• **Problem requirements**
Across all the entries below, count each line that holds "type" and report the figure only.
#### Given records ####
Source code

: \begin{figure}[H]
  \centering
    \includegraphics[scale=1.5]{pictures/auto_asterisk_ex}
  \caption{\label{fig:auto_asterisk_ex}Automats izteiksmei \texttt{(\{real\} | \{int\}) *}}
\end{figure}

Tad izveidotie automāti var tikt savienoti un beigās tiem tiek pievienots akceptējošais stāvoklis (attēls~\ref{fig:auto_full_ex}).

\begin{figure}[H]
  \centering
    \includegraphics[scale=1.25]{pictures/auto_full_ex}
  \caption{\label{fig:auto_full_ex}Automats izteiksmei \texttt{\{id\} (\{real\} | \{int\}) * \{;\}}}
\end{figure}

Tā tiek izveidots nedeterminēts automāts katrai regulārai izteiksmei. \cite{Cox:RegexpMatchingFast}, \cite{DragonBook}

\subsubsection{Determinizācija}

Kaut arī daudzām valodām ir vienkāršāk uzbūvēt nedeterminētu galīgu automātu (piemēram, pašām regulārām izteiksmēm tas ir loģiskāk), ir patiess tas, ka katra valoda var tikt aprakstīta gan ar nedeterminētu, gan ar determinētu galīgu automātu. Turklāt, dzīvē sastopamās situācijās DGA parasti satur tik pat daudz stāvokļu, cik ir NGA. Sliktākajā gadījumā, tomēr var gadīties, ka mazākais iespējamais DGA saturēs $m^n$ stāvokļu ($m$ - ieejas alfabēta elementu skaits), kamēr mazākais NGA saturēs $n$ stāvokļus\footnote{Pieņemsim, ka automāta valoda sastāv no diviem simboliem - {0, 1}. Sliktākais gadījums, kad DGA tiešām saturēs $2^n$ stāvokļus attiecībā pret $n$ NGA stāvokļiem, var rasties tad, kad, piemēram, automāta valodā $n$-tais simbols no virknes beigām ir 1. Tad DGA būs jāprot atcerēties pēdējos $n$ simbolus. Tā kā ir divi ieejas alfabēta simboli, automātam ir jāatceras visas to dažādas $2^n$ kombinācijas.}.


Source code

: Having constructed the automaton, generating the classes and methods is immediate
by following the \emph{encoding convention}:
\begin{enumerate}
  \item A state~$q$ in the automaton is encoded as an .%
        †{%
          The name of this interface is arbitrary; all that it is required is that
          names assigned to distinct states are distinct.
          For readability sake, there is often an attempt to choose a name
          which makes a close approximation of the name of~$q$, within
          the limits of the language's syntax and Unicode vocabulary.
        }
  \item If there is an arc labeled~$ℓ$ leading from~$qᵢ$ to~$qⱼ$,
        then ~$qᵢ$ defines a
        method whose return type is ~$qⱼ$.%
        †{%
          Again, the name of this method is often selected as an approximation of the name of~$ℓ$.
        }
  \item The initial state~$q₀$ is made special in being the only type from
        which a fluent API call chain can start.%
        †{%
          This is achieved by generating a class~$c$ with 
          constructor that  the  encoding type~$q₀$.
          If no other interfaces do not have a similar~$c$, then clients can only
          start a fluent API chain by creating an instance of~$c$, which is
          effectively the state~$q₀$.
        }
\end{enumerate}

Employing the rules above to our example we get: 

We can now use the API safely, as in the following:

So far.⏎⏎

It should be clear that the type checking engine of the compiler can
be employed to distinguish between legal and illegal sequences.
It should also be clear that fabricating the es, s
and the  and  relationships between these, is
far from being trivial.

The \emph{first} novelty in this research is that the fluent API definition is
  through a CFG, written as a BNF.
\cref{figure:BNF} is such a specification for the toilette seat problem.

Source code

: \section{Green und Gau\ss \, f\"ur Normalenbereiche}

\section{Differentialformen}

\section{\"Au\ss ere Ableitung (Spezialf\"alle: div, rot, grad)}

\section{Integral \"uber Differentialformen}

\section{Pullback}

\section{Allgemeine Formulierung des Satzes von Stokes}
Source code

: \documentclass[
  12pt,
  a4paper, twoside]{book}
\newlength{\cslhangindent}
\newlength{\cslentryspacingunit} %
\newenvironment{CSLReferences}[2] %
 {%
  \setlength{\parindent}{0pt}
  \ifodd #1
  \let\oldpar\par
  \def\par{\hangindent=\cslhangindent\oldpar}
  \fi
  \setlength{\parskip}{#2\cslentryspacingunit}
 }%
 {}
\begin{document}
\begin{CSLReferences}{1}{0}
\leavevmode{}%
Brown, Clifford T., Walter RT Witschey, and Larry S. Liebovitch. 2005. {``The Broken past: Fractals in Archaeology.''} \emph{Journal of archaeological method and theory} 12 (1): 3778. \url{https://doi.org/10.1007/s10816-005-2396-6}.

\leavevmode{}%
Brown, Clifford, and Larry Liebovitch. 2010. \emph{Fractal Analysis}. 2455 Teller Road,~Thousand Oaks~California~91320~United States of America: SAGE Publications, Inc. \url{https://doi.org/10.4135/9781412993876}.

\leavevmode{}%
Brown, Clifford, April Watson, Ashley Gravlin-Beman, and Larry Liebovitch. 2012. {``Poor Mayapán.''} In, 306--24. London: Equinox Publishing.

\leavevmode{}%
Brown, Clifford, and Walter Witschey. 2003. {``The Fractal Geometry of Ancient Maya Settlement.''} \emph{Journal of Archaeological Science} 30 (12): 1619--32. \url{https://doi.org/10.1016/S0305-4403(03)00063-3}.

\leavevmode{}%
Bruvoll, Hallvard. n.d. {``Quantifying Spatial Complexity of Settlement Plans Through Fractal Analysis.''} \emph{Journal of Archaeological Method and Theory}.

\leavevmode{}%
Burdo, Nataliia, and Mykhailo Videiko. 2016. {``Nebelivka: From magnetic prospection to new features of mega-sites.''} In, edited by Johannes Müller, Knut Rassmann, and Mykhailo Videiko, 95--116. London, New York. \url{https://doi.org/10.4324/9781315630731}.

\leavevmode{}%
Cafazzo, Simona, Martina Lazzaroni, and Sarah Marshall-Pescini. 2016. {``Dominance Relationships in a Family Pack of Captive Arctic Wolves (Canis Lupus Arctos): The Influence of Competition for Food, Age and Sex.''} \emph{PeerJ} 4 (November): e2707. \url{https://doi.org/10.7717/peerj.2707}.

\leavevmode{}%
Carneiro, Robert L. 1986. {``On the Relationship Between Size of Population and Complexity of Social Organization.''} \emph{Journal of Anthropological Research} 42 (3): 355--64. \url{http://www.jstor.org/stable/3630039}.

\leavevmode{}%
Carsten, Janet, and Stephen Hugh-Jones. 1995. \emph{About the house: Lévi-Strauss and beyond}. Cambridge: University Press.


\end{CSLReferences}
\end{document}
####
• **Finished exercise**
4